═══ 本文 ═══

琢朗「プロ野球のシーズン中だと、僕は家を空ける日が多いでしょう。プロ野球のチームならマネージャーに任される仕事を、すべて家内がひとりでこなしてるんです。見ているだけでも大変だと思いますよ」
海外遠征の最中は、バランスの取れた食事を摂るのもままならないこともある。
さやか「何でも美味しく食べられるほうなんですけど、ヨーロッパでは極端に偏ることがあって、それこそ毎食ピザみたいな。おかげで口内炎が2、3個できて、ピザは一生食べたくない!と思ったくらい(笑)」
お母さんはスーパータフ
さやかの栄養管理もまた、母・詩織の重要な仕事のひとつである。
琢朗「僕の現役時代、家内は栄養士さんについて勉強して、僕の栄養管理をしてくれた。当時の資料やレシピがあるので、それをある程度、娘のために応用しているんです」

═══

上にある、さやかの遠征生活と家族の支えを語る記事を、最後の文に続けて書き進めてください。

═══ 記録一覧 ═══

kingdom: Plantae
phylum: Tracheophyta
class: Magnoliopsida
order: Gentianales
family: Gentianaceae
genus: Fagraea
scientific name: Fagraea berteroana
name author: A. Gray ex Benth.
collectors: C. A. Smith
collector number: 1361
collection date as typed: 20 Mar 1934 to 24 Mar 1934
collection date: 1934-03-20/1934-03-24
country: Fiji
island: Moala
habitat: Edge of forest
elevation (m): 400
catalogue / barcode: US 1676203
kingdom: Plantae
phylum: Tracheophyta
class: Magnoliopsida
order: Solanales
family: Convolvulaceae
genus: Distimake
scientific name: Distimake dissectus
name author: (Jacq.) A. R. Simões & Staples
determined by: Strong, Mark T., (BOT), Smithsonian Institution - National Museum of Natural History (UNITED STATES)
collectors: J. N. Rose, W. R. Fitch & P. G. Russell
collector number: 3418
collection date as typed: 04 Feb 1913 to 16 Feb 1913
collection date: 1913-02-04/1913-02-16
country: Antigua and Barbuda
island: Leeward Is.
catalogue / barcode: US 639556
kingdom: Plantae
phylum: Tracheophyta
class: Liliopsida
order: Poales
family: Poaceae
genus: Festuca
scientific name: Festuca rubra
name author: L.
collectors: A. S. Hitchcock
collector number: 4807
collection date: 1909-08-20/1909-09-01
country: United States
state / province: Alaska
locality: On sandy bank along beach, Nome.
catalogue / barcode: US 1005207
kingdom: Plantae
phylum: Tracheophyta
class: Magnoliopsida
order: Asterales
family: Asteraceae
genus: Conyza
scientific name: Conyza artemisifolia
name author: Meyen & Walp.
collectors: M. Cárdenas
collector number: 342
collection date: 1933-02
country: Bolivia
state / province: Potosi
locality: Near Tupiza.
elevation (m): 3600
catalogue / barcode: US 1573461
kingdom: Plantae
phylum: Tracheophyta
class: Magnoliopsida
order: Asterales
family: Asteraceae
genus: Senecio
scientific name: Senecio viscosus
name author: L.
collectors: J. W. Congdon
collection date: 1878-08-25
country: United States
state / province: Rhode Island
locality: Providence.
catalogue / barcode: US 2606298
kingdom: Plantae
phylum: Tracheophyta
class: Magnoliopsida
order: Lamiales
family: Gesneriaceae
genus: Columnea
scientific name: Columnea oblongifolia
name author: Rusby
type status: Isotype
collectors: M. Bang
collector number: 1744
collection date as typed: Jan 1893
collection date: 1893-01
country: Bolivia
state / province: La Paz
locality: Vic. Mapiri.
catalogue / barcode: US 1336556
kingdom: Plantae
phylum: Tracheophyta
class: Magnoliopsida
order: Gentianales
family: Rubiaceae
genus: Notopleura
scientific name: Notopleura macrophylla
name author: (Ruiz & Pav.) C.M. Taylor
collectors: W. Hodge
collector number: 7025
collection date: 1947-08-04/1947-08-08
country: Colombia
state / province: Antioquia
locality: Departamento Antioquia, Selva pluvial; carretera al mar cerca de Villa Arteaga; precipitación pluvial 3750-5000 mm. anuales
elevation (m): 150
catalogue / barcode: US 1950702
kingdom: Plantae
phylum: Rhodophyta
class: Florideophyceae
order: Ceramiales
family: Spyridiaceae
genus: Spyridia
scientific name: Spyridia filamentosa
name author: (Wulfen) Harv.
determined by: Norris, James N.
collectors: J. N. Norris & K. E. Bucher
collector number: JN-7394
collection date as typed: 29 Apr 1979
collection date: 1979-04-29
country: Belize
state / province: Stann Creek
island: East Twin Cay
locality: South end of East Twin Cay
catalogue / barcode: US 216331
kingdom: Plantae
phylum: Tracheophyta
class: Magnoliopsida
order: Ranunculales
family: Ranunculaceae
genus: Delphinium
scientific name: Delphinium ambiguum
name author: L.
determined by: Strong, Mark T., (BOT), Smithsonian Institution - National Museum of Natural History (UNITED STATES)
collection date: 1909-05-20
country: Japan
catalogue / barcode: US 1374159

═══

解答:
加えて、さやかに栄養指導も施している。
琢朗「順天堂大学浦安病院に女性アスリート外来というところがあるんですが、そこへ月に1度、さやかを通わせています。コンディション維持のための食生活について、専門的な指導を受けるために。女性は男性と違って、いろいろデリケートな部分もあるので、気を遣わなきゃいけないことも多いから」
さやか「試合や遠征が続くと、その栄養指導を受けられない時期もあります。そうするとやっぱり、体重が増えたり、いろいろと体質が変わってきたりするんですよ。だから、常に気をつけていないといけません」
国内の大会に出場するときは、母がさやかのマネージャー兼運転手となる。移動距離がときに2000km以上に及んだこともあった。
さやか「私を試合会場に送るため、東京から能登、能登から大阪、それに大阪から東京と、お母さんが全部車を運転して移動したことがあります。それも、私が大阪で試合に出てる間に、お母さんだけいったん東京に戻って、もう1度私を迎えに大阪に来てるんですよ」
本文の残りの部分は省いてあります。